**Your task**
Collect every line in the entries below that contains the string "boost", and reproduce each of those lines.

**Data excerpts**
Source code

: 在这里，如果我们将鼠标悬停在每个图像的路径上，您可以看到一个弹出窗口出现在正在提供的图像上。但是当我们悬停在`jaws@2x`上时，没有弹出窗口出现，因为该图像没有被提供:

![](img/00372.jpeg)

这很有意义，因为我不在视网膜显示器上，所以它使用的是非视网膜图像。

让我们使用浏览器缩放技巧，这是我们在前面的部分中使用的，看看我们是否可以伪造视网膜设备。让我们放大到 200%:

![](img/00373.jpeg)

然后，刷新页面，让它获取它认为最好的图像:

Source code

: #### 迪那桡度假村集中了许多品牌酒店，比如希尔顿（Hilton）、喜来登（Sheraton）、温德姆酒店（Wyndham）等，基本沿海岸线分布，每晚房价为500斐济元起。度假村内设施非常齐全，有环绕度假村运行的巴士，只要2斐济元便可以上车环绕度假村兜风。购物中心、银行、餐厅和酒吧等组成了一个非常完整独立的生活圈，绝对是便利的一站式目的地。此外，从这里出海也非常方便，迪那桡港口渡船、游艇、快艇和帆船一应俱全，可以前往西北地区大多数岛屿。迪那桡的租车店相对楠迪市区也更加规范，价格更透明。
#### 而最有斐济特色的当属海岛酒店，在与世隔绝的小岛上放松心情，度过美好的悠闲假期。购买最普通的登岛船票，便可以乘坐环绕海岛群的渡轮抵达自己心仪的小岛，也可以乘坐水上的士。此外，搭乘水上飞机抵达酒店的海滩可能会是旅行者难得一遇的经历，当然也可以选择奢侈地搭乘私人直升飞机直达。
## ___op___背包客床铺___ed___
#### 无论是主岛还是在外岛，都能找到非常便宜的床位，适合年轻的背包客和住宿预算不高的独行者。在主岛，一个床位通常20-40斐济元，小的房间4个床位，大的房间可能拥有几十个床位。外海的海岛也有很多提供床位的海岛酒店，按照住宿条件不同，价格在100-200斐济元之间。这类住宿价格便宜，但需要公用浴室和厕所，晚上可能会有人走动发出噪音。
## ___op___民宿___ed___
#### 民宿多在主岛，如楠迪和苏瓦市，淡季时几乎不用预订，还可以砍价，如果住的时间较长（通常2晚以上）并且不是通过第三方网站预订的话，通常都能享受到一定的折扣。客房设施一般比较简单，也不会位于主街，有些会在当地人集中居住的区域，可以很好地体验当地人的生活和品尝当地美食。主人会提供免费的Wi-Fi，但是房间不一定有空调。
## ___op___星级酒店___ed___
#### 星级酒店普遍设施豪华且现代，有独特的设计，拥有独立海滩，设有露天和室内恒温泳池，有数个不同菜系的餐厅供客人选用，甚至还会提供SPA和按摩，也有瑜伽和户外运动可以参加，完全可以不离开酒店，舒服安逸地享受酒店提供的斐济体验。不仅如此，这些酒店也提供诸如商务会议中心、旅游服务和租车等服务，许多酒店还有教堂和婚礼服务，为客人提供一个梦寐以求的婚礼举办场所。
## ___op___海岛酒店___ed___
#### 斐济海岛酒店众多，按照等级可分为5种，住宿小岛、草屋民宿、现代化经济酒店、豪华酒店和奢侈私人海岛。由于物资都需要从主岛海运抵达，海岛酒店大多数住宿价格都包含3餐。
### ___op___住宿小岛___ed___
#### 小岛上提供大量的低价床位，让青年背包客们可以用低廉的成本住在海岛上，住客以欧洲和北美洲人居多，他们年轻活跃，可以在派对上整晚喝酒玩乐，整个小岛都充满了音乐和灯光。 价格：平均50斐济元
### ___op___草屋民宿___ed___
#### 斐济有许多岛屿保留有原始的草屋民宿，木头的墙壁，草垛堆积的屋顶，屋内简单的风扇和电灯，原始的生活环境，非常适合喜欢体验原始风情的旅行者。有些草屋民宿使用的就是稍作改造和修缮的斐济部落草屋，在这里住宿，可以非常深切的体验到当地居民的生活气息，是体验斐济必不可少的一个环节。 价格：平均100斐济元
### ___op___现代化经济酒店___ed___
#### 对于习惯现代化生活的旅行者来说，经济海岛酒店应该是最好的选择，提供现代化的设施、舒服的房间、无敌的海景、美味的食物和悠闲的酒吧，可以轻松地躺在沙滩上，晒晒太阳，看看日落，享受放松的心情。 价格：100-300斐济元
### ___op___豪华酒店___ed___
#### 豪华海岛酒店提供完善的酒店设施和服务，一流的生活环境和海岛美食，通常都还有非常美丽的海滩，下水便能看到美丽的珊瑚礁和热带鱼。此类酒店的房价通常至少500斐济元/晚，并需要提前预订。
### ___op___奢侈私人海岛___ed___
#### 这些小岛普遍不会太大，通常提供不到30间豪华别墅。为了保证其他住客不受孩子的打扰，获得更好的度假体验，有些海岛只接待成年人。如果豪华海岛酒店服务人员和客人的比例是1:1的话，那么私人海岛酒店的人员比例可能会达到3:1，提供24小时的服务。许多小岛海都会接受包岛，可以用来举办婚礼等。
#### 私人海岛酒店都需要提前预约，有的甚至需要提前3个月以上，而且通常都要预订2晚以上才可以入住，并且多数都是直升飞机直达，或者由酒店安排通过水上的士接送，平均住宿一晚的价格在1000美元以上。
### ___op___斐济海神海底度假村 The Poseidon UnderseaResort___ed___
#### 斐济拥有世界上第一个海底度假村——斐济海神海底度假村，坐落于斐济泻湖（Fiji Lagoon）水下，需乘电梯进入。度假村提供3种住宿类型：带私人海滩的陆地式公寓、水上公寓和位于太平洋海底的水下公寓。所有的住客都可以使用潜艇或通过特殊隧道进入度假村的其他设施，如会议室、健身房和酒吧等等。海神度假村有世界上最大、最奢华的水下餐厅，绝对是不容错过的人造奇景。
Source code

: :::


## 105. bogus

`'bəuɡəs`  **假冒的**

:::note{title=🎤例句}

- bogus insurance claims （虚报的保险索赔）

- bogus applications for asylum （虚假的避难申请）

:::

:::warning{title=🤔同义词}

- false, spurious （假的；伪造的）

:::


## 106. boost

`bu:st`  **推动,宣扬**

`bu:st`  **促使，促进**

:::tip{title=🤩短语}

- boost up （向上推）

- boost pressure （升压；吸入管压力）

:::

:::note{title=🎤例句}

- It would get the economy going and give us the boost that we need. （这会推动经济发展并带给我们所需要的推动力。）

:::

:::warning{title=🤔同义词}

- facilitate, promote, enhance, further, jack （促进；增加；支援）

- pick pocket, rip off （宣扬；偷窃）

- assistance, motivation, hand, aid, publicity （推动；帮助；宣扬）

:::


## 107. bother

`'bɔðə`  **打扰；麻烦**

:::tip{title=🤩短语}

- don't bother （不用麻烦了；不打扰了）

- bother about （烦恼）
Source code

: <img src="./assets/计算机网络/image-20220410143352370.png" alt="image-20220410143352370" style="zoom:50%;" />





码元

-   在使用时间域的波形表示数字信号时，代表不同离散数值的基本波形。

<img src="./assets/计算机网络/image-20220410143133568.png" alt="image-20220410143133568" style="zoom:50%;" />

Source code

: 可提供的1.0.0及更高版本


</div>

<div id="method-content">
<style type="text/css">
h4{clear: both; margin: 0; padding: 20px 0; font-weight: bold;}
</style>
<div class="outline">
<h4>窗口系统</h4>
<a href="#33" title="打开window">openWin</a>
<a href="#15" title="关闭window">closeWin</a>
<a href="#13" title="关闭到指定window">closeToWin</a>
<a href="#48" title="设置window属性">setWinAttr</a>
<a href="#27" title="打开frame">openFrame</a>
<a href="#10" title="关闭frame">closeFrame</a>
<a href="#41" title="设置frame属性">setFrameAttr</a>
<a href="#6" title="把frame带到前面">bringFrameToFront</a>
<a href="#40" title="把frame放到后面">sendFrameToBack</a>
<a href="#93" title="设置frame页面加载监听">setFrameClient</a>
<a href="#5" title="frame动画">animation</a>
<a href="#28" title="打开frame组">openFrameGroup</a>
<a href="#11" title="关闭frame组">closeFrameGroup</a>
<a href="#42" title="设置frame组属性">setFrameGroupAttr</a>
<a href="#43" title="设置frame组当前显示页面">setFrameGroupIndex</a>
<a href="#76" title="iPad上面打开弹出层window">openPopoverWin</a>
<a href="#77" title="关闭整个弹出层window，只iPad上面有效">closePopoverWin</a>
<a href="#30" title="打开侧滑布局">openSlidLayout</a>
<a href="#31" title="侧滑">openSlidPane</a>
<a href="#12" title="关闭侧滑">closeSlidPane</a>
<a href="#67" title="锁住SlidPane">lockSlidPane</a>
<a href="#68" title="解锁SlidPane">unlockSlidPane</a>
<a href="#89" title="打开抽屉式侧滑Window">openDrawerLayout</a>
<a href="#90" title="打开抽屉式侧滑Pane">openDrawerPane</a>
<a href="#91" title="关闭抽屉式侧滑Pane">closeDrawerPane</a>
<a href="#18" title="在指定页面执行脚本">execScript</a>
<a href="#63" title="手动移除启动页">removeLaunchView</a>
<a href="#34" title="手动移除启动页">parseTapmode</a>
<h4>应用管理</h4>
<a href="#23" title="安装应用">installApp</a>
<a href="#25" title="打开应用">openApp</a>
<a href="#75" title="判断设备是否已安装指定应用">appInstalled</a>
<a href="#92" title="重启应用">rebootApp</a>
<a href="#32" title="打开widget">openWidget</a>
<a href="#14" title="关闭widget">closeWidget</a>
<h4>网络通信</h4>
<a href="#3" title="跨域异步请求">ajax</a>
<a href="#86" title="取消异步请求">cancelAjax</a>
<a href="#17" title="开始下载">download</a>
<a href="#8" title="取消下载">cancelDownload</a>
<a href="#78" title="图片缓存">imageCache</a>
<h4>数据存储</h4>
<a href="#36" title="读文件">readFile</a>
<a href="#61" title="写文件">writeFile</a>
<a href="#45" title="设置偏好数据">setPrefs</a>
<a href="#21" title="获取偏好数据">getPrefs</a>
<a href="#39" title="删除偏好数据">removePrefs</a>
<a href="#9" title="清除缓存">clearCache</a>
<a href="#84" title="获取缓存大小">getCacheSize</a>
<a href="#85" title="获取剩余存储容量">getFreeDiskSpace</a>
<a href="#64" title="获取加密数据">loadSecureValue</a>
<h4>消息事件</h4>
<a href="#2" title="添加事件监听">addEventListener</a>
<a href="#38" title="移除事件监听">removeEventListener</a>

**Response**
## 106. boost
- boost up （向上推）
- boost pressure （升压；吸入管压力）
- It would get the economy going and give us the boost that we need. （这会推动经济发展并带给我们所需要的推动力。）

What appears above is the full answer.